This is the model that got Wahl into trouble with Sheaffer, and according to Court papers, filed in the Sheaffer v. Worth litigation (Daniel Kirchheimer wrote an excellent article about this for The Pennant recently), the shape was quickly abandoned by Wahl after warnings from Sheaffer’s lawyers to cease and desist infringement of Sheaffers design patents on its Balance line.

For our purposes right now, what’s really interesting about this page, and what I want you to notice, are the model numbers: 4010TC, 4005TC, 4004TC and 4012TC.  The ringtop versions are cataloged on a different page, with a TW suffix, and pens start with numbers beginning with 64 (6410TC or TW, etc.).

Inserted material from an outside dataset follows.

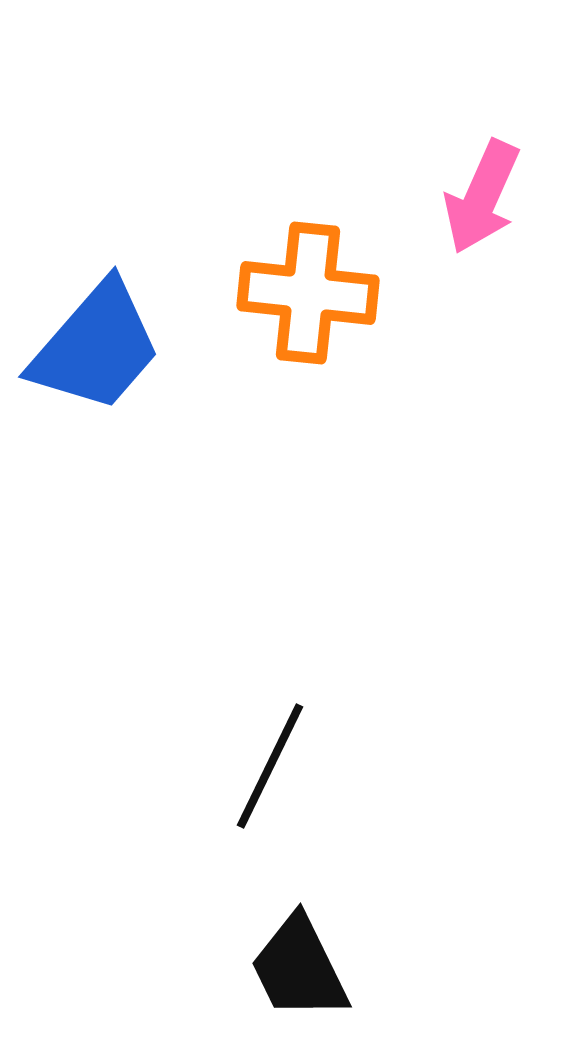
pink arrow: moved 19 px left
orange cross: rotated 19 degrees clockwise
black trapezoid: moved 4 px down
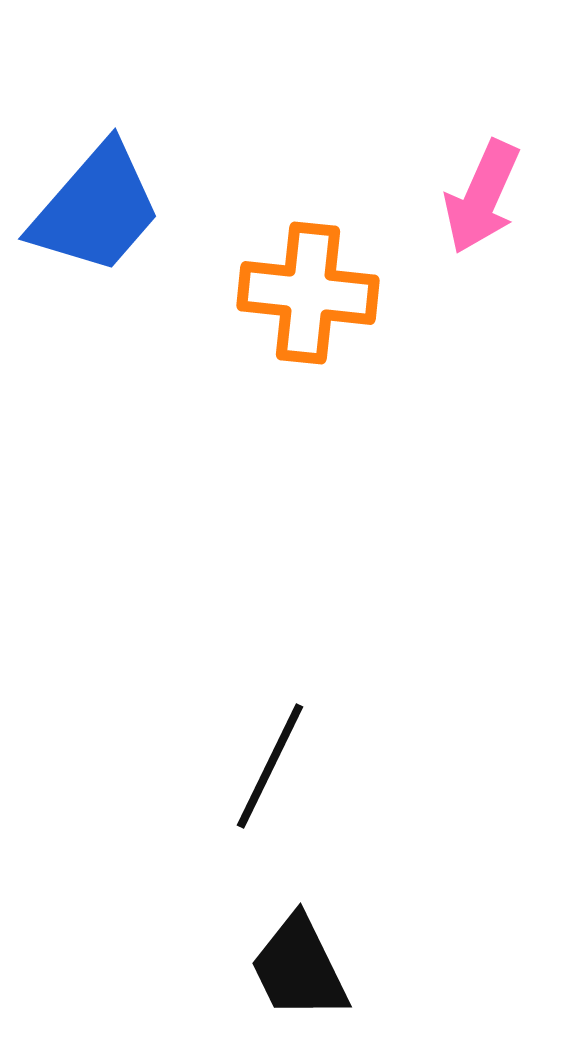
blue trapezoid: moved 138 px up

Not too long ago, this one surfaced in an online auction, complete with box and papers:



The pencil carefully wrapped inside the instruction sheet is clearly from the same line as the 1929 Wahl Equipoised line:


It appears to have a full length lower barrel from the side clip line, paired with a shorter, ringtop-sized cap . . . but without the ringtop, and in hard rubber:


The only markings on the pencil itself are the same as the example I showed you in The Catalogue:


I didn’t color that in – the imprint appears to have been colored at the factory.  And then there’s that price sticker . . .


Now Eversharp price bands just slip off . . . I never put too much stock in a “stickered” pencil like this because you can slide any old thing on there and call it minty, and who’s going to know?

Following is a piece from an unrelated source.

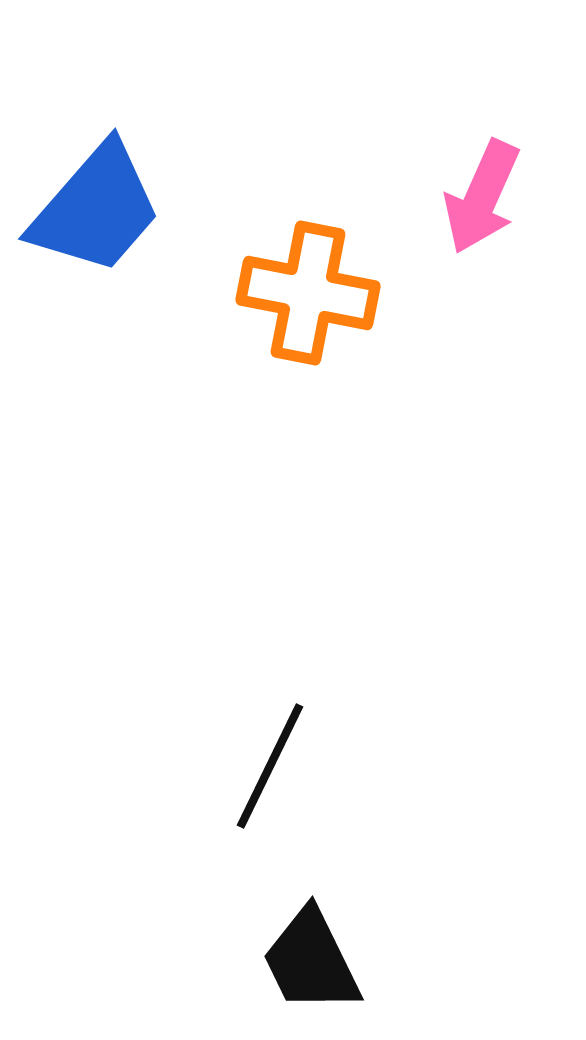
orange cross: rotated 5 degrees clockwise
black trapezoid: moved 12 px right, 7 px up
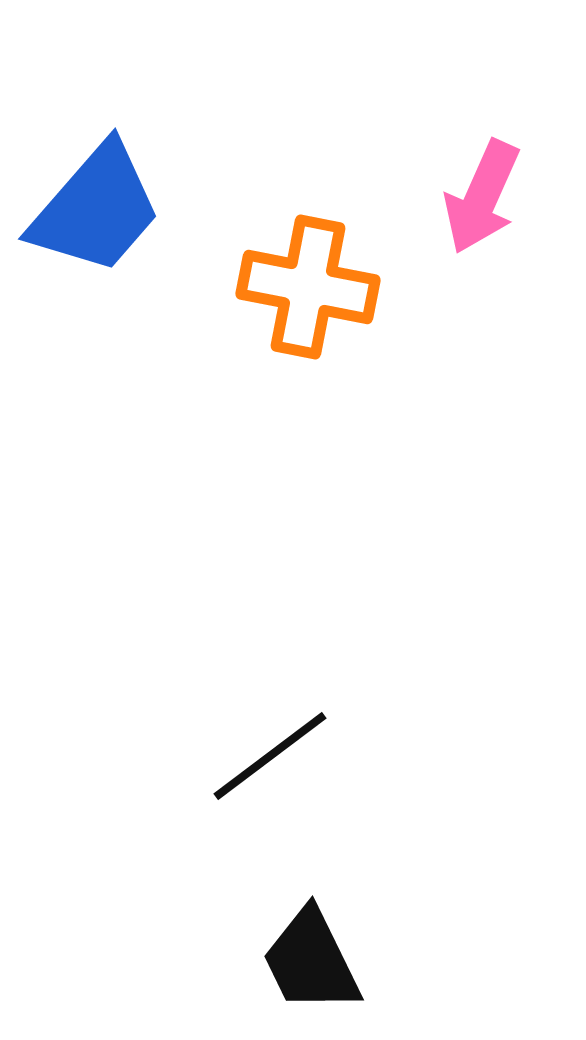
orange cross: moved 6 px up
black line: moved 10 px up; rotated 27 degrees clockwise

I would.  And in this case, I know that’s not what happened.  A Wahl Eversharp model number of “4007SP”?  It fits perfectly in a family of 1929 Equipoised pencils bearing model numbers of 4004, 4005, 4010 and 4012 . . . and if the “SP” means “Special,” that also makes perfect sense.

What gives me pause right now is wondering whether I should have listed Gregg separately, now that I believe these were actually a Wahl Eversharp model marketed with the Gregg logo.

And I’m wondering what 4006, 4008, 4009 and 4011 meant.